I am trying to code a face-recognition program in Python (I am going to apply k-nn algorithm to classify).
First of all, I converted the images into greyscale and then I created a long column vector (by using Opencv's imagedata function) with the image's pixels (128x128= 16384 features total)
So I got a dataset like the following (last column is the class label and I only showed first 7 features of the dataset instead of 16384).
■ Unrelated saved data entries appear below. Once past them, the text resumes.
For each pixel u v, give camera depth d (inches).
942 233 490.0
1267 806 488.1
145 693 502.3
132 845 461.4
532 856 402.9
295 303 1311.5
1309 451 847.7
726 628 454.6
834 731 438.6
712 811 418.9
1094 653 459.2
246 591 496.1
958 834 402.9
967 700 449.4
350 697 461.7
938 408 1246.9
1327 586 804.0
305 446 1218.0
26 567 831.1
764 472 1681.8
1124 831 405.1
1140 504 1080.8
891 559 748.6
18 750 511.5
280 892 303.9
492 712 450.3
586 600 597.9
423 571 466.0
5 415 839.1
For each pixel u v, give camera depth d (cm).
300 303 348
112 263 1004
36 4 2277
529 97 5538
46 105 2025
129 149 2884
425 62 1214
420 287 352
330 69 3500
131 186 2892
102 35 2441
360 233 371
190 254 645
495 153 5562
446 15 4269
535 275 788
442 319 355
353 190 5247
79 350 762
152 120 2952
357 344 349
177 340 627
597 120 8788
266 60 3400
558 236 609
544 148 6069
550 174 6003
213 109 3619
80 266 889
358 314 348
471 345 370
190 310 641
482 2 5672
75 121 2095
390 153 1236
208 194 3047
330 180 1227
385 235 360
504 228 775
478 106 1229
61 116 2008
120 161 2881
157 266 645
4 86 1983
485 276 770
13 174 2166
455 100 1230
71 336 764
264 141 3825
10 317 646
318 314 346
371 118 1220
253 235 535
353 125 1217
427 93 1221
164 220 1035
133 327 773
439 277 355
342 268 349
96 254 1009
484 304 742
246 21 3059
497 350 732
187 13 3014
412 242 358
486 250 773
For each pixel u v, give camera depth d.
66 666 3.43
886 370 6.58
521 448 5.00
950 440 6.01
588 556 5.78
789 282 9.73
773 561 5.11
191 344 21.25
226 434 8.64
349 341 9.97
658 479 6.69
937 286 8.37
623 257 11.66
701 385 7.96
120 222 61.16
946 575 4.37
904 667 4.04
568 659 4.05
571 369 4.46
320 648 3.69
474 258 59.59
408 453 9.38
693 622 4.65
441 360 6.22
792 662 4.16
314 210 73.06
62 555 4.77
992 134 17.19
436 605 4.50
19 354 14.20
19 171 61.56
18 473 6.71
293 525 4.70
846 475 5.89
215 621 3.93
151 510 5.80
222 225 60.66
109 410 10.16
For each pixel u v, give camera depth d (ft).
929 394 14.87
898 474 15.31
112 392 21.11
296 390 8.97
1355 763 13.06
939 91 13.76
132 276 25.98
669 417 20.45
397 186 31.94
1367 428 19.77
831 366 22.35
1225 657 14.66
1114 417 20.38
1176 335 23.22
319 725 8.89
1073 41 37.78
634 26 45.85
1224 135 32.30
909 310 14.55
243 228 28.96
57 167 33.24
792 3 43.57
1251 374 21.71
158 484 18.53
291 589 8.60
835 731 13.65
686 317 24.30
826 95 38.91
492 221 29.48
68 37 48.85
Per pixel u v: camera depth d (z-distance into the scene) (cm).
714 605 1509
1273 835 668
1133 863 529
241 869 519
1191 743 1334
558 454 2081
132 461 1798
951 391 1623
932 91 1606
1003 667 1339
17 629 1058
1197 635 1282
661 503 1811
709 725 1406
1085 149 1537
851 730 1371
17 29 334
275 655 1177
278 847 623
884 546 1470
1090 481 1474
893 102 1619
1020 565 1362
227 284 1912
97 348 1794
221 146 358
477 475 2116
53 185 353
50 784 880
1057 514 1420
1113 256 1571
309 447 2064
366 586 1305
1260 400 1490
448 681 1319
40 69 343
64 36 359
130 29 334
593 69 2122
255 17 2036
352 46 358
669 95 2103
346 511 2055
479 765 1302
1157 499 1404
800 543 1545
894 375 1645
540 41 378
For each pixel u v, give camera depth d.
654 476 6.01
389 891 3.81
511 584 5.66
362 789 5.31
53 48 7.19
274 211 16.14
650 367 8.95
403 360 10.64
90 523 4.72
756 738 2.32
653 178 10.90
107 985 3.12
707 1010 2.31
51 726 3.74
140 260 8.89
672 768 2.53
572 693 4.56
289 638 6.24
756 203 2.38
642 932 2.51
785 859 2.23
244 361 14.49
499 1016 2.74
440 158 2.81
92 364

176, 176, 175, 175, 177, 173, 178, 1
162, 161, 167, 162, 167, 166, 166, 2
But when I apply k-nn to this dataset, I get awkward results. Do I need to apply additional processes to this dataset instead of just converting the image to pixel representation?
Thanks.
解决方案
Usually, a face recognition pipeline needs several stages in order to be effective. Some degree of geometric normalization is critical to accuracy. You either need to manually label fiducial points and acquire a transform for each image, or automatically detect fiducial points, for which there are open source fiducial point detectors. Try opencv's getAffineTransform function. Also, lighting discrepancies can cause huge problems. You might try lighting normalization techniques (e.g., self quotient image), as they work pretty well for diffuse reflection and shadows (not so much specular reflection). For dimensionality reduction, principal components analysis (PCA) or linear discriminant analysis (LDA) are good places to start. Rather than raw pixel features, though, you might consider more meaningful features like LBP, HOG, or SIFT. Also, you will be able to attain higher accuracy than KNN with more sophisticated (although more complicated) classifiers such as SVM's.